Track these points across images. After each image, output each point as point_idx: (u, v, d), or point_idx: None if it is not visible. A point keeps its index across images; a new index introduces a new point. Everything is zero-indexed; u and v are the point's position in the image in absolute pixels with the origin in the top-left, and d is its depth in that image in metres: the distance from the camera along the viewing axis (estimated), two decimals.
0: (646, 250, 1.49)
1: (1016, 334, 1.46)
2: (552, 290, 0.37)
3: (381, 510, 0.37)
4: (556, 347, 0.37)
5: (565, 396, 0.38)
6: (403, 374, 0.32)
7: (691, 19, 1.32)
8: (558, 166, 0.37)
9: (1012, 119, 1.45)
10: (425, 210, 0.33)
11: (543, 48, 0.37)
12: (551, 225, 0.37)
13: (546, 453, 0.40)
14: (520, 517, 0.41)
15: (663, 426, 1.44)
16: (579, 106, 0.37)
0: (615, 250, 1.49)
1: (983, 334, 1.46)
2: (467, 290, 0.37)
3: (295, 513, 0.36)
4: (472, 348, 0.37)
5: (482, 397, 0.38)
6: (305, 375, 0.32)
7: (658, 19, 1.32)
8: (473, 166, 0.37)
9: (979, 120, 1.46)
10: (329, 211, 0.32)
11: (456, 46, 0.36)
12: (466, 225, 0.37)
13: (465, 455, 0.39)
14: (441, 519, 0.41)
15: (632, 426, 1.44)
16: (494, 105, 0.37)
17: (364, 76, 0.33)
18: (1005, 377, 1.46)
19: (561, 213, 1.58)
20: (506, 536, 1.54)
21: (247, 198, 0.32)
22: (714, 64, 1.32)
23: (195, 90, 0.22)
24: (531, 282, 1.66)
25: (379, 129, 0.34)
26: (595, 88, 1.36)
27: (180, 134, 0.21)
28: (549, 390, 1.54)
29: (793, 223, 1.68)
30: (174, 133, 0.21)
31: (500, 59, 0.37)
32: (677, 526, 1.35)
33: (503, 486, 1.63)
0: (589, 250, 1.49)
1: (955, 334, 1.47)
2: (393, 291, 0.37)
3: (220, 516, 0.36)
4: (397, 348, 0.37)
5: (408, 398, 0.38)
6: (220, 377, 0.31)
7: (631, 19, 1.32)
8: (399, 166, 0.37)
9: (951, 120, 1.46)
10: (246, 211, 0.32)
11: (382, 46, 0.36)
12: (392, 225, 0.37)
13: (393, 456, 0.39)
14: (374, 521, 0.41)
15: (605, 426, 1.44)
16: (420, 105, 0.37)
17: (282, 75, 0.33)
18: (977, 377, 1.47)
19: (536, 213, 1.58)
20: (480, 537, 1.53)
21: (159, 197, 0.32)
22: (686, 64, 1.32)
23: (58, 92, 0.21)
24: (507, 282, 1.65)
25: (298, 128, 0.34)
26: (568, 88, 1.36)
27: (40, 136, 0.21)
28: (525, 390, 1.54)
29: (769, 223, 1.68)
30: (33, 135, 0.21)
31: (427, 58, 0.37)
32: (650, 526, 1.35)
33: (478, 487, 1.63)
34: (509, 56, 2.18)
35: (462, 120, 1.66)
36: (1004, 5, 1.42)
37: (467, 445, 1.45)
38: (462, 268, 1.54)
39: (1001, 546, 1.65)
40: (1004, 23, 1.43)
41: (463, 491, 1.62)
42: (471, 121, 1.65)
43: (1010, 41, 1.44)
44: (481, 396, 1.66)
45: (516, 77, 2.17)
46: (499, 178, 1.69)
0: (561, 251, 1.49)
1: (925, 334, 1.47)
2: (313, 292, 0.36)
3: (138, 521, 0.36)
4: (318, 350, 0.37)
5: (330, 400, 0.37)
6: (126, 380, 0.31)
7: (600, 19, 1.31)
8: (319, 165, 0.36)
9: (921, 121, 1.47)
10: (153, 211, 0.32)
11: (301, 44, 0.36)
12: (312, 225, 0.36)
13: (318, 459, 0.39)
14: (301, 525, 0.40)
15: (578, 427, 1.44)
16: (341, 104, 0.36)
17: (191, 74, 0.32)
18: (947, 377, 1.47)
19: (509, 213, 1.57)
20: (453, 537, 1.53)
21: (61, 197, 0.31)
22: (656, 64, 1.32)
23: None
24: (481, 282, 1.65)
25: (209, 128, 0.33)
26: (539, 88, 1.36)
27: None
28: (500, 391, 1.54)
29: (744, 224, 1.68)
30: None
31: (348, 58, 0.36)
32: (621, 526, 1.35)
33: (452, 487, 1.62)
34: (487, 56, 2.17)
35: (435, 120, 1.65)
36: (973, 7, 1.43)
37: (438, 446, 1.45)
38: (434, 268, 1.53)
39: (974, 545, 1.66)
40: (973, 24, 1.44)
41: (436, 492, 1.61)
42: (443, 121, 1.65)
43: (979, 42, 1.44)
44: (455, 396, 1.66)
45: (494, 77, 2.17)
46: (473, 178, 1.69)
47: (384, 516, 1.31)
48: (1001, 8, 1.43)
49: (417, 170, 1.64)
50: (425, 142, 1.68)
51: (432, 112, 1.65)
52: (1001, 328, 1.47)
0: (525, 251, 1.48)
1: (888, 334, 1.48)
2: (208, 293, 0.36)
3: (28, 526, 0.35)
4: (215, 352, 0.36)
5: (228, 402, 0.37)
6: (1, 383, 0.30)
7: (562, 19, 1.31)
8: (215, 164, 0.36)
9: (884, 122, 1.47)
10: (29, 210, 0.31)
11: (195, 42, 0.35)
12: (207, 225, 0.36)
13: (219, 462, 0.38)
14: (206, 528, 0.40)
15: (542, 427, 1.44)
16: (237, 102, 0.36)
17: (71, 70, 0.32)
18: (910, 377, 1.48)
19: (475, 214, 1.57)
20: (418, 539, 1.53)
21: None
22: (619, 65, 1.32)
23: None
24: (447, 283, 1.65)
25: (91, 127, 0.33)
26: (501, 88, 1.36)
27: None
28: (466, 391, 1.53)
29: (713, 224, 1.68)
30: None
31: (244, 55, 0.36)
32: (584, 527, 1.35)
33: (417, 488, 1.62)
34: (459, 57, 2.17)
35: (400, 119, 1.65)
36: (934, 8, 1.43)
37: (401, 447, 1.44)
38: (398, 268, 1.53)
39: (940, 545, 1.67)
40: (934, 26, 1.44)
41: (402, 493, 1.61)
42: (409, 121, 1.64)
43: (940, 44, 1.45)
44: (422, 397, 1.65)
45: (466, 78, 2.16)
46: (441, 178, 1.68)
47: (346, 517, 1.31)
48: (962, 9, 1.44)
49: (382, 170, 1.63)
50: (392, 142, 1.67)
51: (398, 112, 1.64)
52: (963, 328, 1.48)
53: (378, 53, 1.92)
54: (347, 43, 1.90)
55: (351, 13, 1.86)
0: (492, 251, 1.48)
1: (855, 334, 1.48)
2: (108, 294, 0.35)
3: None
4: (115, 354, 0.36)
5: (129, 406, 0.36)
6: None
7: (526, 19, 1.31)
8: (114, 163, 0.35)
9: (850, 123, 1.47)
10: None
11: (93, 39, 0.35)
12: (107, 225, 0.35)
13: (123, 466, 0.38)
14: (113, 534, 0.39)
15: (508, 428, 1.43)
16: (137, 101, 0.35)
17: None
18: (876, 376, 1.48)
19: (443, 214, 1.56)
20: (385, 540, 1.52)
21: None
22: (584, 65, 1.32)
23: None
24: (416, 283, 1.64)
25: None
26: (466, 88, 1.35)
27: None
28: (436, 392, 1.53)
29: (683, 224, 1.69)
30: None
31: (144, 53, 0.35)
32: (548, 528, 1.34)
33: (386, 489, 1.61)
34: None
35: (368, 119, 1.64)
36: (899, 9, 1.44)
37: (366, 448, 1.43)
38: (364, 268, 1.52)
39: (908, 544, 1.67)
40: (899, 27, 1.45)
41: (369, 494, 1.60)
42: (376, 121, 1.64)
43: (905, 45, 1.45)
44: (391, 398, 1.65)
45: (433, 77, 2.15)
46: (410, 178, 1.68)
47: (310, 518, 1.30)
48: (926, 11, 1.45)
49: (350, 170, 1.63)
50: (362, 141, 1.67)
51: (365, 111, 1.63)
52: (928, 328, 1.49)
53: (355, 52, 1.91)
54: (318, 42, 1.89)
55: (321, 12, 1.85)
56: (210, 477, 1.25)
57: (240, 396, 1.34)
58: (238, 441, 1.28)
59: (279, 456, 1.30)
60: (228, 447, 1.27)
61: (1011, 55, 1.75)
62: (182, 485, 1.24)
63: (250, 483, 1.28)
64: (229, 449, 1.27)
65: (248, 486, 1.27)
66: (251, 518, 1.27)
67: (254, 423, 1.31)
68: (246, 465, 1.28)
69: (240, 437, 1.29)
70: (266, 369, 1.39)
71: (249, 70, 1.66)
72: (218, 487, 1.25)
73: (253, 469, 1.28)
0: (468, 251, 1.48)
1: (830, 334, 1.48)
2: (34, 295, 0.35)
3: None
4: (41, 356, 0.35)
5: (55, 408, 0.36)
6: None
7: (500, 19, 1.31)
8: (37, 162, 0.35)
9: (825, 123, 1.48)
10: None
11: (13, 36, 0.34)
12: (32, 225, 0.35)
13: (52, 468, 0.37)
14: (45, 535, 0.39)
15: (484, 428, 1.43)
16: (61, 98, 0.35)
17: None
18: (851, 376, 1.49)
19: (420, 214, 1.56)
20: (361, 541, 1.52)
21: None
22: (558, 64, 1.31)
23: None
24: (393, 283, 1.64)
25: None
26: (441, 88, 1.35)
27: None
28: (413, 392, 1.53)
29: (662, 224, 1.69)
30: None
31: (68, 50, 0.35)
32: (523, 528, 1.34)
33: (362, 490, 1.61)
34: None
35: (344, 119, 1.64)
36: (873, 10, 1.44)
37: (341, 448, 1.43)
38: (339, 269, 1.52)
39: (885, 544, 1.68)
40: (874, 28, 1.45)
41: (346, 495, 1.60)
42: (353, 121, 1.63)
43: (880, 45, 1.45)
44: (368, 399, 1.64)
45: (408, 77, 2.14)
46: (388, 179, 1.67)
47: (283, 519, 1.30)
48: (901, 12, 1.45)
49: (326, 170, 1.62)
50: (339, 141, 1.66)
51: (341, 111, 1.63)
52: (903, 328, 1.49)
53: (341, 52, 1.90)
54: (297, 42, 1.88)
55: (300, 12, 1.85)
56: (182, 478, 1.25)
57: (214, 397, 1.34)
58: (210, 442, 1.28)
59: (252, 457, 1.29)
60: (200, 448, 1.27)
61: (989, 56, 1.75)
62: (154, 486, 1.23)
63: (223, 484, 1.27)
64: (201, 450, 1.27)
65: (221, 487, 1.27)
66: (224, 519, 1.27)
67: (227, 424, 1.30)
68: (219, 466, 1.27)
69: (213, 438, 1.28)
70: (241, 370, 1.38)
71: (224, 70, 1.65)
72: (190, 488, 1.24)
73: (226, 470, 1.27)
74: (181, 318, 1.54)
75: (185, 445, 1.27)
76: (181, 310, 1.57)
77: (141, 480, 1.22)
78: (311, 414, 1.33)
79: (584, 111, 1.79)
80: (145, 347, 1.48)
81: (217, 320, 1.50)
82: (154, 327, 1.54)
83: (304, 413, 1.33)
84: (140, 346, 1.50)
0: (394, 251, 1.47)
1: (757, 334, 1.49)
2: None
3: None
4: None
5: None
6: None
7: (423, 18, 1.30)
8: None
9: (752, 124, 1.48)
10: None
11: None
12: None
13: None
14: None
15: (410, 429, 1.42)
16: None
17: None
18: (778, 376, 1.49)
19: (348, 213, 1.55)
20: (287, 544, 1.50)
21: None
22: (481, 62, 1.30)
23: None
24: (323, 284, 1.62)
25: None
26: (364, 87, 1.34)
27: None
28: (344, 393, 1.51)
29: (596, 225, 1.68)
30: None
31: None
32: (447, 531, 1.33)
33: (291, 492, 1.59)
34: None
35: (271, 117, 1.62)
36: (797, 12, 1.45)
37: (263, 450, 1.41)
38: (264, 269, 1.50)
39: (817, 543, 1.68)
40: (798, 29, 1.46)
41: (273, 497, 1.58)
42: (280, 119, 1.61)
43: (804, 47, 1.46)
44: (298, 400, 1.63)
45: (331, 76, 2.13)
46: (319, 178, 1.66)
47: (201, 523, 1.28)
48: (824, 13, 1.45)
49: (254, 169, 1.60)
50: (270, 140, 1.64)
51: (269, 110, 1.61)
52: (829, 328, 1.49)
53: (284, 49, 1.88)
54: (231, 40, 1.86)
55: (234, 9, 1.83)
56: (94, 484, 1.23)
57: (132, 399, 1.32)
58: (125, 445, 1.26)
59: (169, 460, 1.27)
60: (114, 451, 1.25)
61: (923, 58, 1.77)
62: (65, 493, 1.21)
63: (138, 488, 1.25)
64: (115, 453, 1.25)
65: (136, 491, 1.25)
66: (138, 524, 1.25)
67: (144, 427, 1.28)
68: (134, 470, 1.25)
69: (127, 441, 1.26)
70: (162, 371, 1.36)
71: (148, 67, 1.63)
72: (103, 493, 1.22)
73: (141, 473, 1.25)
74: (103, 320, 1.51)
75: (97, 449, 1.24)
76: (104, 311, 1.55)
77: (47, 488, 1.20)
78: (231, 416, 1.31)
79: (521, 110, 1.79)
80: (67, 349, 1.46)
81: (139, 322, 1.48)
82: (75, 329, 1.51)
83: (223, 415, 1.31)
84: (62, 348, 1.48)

» **TASK TO CARRY OUT**
Copy out precisely the lines from the line with "44: (481, 396, 1.66)" to the line with "49: (417, 170, 1.64)" in the material above, including those two lines and omitting all the rest.

» **ANSWER TO THIS TASK**
44: (481, 396, 1.66)
45: (516, 77, 2.17)
46: (499, 178, 1.69)
0: (561, 251, 1.49)
1: (925, 334, 1.47)
2: (313, 292, 0.36)
3: (138, 521, 0.36)
4: (318, 350, 0.37)
5: (330, 400, 0.37)
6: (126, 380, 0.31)
7: (600, 19, 1.31)
8: (319, 165, 0.36)
9: (921, 121, 1.47)
10: (153, 211, 0.32)
11: (301, 44, 0.36)
12: (312, 225, 0.36)
13: (318, 459, 0.39)
14: (301, 525, 0.40)
15: (578, 427, 1.44)
16: (341, 104, 0.36)
17: (191, 74, 0.32)
18: (947, 377, 1.47)
19: (509, 213, 1.57)
20: (453, 537, 1.53)
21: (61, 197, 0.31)
22: (656, 64, 1.32)
23: None
24: (481, 282, 1.65)
25: (209, 128, 0.33)
26: (539, 88, 1.36)
27: None
28: (500, 391, 1.54)
29: (744, 224, 1.68)
30: None
31: (348, 58, 0.36)
32: (621, 526, 1.35)
33: (452, 487, 1.62)
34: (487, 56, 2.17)
35: (435, 120, 1.65)
36: (973, 7, 1.43)
37: (438, 446, 1.45)
38: (434, 268, 1.53)
39: (974, 545, 1.66)
40: (973, 24, 1.44)
41: (436, 492, 1.61)
42: (443, 121, 1.65)
43: (979, 42, 1.44)
44: (455, 396, 1.66)
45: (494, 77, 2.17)
46: (473, 178, 1.69)
47: (384, 516, 1.31)
48: (1001, 8, 1.43)
49: (417, 170, 1.64)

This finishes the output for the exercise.